In this study, the parents had considerable worries about their child, but their worries decreased with improvements in the child’s therapy outcomes and quality of life. The parents who found themselves successful in improving the child’s ability and independence felt less worry. The child’s age, type of cerebral palsy, and level of disability influence the extent of the parents’ concerns (Knox 2008). Ambikile and Outwater (2012) also found that the parents of children with disability experienced inner pain and worries about the present, in addition to the child’s future. Huang et al. (2011) argued that Taiwanese mothers experienced modes of being concerned when faced with challenges and obstacles in caring for their child. One of the mothers’ concerns was the marginalization of disabled children due to a lack of attention to the child’s rights and physical security in society and schools. The results of the present study showed that parents did not expect their healthy children or relatives to care for their afflicted child in future. Meanwhile, Coffey (2006) argued that the parents’ worries were due to their doubts about the ability of brothers and sisters to care for the child in the future. Sometimes, a parent’s worry about a child’s health in the future causes the parent to make more of an effort in promoting the child’s health. Of course, resources such as emotional support, financial ability, physical help, access to services and social supports, attention from policy makers in the health field to the improvement of environment and appropriate transportation structures, and greater consideration for psychological and social work services in the rehabilitation centers, can decrease parents’ worries, and improve their quality of life, family well-being, and the quality of parenting (Armstrong et al. 2005; Davis et al. 2010; Khayatzadeh 2009; McCubin and Hung 1989).

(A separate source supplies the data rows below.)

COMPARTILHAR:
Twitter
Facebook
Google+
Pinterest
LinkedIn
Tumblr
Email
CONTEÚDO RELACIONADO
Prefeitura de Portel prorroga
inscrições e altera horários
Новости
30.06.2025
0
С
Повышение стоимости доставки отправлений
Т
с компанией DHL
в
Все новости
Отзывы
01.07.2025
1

The sense of loneliness in this study, especially in the mothers, showed the lack of a social support network in addressing the parents’ needs. Barbosa et al. (2008) found that the mothers of children with disabilities experienced a sense of helplessness when they were unable to change their situation. Therefore, based on the results of the present study and previous studies, a lack of provision for the parents’ emotional and practical needs when caring for the child creates a sense of loneliness. Emotional loneliness (an emotional state of feeling isolated) has negative consequences on an individual’s physical health (Bogaerts 2006).

Social resources and emotional security could help to decrease the parents’ stress and worries and improve their quality of life. However, the findings of the present study showed that parents endured many social and emotional problems in living with their children because of the lack of social facilities and social support networks.

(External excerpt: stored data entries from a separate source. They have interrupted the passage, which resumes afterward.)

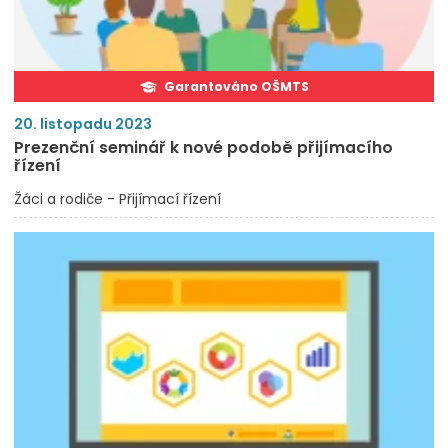
Garantováno OŠMTS
20. listopadu 2023
Prezenční seminář k nové podobě přijímacího
řízení
Žáci a rodiče - Přijímací řízení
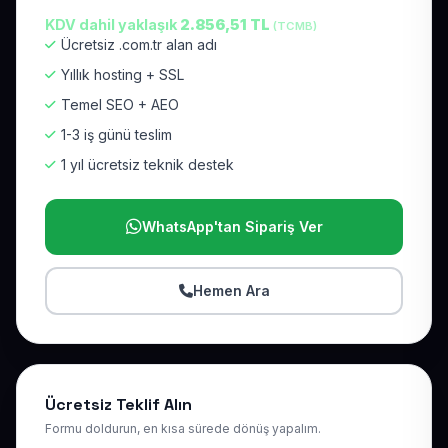
KDV dahil yaklaşık
2.856,51 TL
(TCMB)
Ücretsiz .com.tr alan adı
Yıllık hosting + SSL
Temel SEO + AEO
1-3 iş günü teslim
1 yıl ücretsiz teknik destek
WhatsApp'tan Sipariş Ver
Hemen Ara
Ücretsiz Teklif Alın
Formu doldurun, en kısa sürede dönüş yapalım.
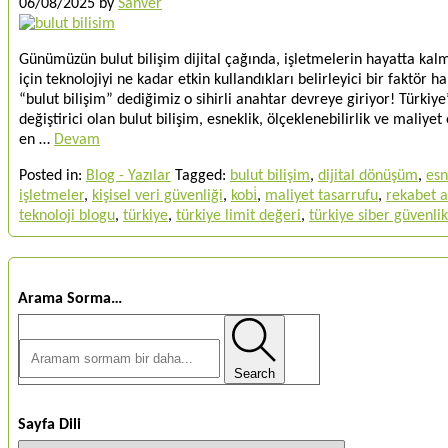
06/08/2025
by
Sanver
Günümüzün bulut bilişim dijital çağında, işletmelerin hayatta kal
için teknolojiyi ne kadar etkin kullandıkları belirleyici bir faktör h
“bulut bilişim” dediğimiz o sihirli anahtar devreye giriyor! Türkiye
değiştirici olan bulut bilişim, esneklik, ölçeklenebilirlik ve maliye
en …
Devam
Posted in:
Blog - Yazılar
Tagged:
bulut bilişim
,
dijital dönüşüm
,
esn
işletmeler
,
kişisel veri güvenliği
,
kobi̇
,
maliyet tasarrufu
,
rekabet a
teknoloji blogu
,
türkiye
,
türkiye limit değeri
,
türkiye siber güvenlik
Arama Sorma…
Search
Sayfa Dili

Given the nature of qualitative studies and the small number of participants, our findings cannot be generalized to a larger population; however, all concepts in this research reached saturation and nearly provided a comprehensive perception of socio-emotional problems among Iranian parents who have a child with cerebral palsy. Therefore, it is recommended that further studies be conducted to explore parent strategies for confronting the social and emotional challenges.

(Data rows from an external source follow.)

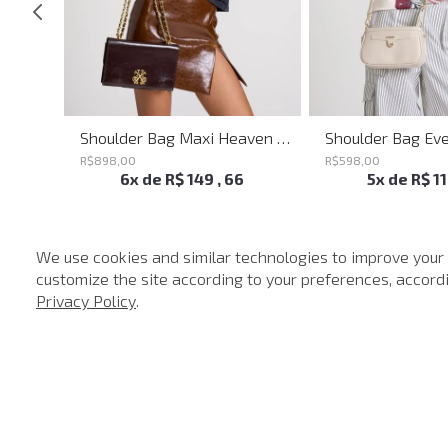
Shoulder Bag Melissa Red John John Feminina
Shoulder Bag Maxi Heaven Caf John John Feminina
R$
898
,
00
R$
598
,
00
6
x de
R$
149
,
66
5
x de
R$
1
We use cookies and similar technologies to improve your
customize the site according to your preferences, accordin
-
40%
Privacy Policy
.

According to our findings, when taking care of their children, the parents need more societal conveniences, comprehensive health care facilities, and critically rehabilitation-medical services. However, organizing a facilitating system and providing integrated support to parents would play a critical role in promoting both the child’s and the parents’ health. Furthermore, it is necessary that decision makers provide more supportive resources for these parents to be able to effectively manage themselves and the afflicted child’s situations.

The authors give their sincere thanks to all of the parents participating in this study. They also especially appreciate the help of the authorities and the staff of the rehabilitation centers in the performance of this study.